I have recently started working on clusters, if you want any more info let me know .
I have a active-active HA cluster. Its designed to work during failover scenario.
I have Node1 and Node2 as a active-active cluster. pacemaker and corosync are used as cluster manger. Both NODES have 1 resource group with 3 resources each.
When Node1 goes down Node2 takes over its resources as expected. When Node1 is back online, pcs first stops node1 resources in node2 and then it starts them in node1 which is also expected and is working fine .
Issue : Am facing issue when both the nodes are booted at the same time.
scenario: When both the nodes are powered off and then powered on at same time. Lets say Node2 booted first, then PCS sees the node1 is still offline(still booting) and starts node1 resources in node2.Then it also starts its own resources in node2
so at same time when node1 is completely booted , its starts its own resource. Here the problem is before it starts its not stopping the node1 resources currently started(failover) in node2.
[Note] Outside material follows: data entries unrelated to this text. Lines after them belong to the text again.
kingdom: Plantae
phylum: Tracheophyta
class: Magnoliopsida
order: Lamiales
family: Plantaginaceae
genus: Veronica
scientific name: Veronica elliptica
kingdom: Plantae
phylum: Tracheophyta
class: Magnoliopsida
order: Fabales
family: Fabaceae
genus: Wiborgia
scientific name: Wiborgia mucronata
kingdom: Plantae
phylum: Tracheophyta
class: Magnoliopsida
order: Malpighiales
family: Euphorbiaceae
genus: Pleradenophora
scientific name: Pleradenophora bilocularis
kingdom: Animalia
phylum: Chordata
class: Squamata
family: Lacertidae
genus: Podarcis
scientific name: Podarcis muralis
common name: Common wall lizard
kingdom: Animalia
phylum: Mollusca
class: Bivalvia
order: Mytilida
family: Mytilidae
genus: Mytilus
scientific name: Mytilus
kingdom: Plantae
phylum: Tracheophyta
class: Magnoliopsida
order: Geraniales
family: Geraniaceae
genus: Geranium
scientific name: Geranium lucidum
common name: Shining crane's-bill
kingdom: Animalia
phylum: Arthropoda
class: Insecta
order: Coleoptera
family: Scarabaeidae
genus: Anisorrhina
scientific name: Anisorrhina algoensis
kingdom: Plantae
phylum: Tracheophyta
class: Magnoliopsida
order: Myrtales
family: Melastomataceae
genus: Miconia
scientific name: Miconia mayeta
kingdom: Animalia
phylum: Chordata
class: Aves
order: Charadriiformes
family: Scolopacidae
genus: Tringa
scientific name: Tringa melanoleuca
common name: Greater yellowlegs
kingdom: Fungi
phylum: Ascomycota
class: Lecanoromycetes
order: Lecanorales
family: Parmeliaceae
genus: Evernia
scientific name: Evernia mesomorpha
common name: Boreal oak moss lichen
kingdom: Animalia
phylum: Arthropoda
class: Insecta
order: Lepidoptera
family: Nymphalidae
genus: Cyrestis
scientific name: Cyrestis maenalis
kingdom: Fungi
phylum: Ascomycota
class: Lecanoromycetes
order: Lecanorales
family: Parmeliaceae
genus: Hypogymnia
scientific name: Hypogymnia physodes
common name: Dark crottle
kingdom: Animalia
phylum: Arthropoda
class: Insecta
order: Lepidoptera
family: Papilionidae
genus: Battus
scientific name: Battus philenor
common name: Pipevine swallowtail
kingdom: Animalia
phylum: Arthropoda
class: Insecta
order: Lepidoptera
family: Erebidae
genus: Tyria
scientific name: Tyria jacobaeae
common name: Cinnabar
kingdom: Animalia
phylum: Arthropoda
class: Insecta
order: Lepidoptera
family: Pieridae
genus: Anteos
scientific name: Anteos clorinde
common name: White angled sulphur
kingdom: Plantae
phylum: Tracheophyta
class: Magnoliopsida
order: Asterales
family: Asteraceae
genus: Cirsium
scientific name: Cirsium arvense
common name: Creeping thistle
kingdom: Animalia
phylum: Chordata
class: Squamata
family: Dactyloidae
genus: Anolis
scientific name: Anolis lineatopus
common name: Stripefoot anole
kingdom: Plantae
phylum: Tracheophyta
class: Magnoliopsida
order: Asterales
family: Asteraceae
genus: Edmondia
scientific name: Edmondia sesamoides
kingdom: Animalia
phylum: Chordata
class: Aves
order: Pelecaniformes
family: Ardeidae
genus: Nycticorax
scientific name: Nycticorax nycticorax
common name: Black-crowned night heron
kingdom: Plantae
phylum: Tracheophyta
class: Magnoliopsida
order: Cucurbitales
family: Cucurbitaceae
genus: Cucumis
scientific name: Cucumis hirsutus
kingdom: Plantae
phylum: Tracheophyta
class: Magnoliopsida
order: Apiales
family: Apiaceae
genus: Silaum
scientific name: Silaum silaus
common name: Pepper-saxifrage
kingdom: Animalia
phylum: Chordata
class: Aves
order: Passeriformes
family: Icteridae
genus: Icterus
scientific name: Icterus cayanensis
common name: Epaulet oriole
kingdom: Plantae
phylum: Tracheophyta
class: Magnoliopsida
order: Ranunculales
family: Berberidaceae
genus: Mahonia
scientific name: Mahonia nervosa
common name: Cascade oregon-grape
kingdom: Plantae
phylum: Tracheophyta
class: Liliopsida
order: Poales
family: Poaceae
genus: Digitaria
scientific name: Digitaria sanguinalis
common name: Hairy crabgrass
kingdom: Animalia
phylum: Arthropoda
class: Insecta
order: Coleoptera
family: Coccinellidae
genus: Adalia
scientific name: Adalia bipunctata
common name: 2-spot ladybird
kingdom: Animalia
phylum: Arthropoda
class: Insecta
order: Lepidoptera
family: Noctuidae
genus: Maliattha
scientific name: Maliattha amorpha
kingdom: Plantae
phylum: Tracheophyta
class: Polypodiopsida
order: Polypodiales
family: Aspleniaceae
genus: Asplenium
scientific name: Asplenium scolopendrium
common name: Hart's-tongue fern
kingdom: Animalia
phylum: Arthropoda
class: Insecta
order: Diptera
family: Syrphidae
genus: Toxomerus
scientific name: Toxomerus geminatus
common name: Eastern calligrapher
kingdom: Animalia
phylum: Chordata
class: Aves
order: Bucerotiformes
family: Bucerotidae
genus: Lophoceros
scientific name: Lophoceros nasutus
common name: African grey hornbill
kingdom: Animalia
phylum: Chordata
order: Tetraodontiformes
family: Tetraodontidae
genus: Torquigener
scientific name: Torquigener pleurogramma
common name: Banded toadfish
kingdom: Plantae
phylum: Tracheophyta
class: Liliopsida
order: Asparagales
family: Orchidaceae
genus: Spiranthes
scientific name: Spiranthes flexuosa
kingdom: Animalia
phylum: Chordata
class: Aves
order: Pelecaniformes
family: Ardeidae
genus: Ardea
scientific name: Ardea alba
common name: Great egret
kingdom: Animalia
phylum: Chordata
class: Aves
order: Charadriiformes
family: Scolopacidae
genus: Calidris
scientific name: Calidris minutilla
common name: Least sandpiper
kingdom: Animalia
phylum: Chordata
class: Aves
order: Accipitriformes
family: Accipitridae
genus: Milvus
So at end node1 has its resources started in node1 and node2 also has both node1 & node2 resources started in node2.
The above scenario never happens when they are booted with time difference(15 min). Also it works fine when only one node is rebooted or powered off.
# pcs property list --all
Cluster Properties:
batch-limit: 0
cluster-delay: 60s
cluster-infrastructure: cman
cluster-recheck-interval: 15min
crmd-finalization-timeout: 30min
crmd-integration-timeout: 3min
crmd-transition-delay: 0s
dc-deadtime: 20s
dc-version: 1.1.11-97629de
default-action-timeout: 20s
default-resource-stickiness: 0
election-timeout: 2min
enable-startup-probes: true
expected-quorum-votes: 2
is-managed-default: true
last-lrm-refresh: 1565098302
load-threshold: 80%
maintenance-mode: false
migration-limit: -1
no-quorum-policy: ignore
node-action-limit: 0
node-health-green: 0
node-health-red: -INFINITY
node-health-strategy: none
node-health-yellow: 0
pe-error-series-max: -1
pe-input-series-max: 4000
pe-warn-series-max: 5000
placement-strategy: default
remove-after-stop: false
shutdown-escalation: 20min
start-failure-is-fatal: true
startup-fencing: true
stonith-action: reboot
stonith-enabled: false
stonith-timeout: 60s
stop-all-resources: false
stop-orphan-actions: true
stop-orphan-resources: true
symmetric-cluster: false
I was able fix this issue by using pcs 0.9.155 version. The older pcs version had this bug when simultaneous reboot happened.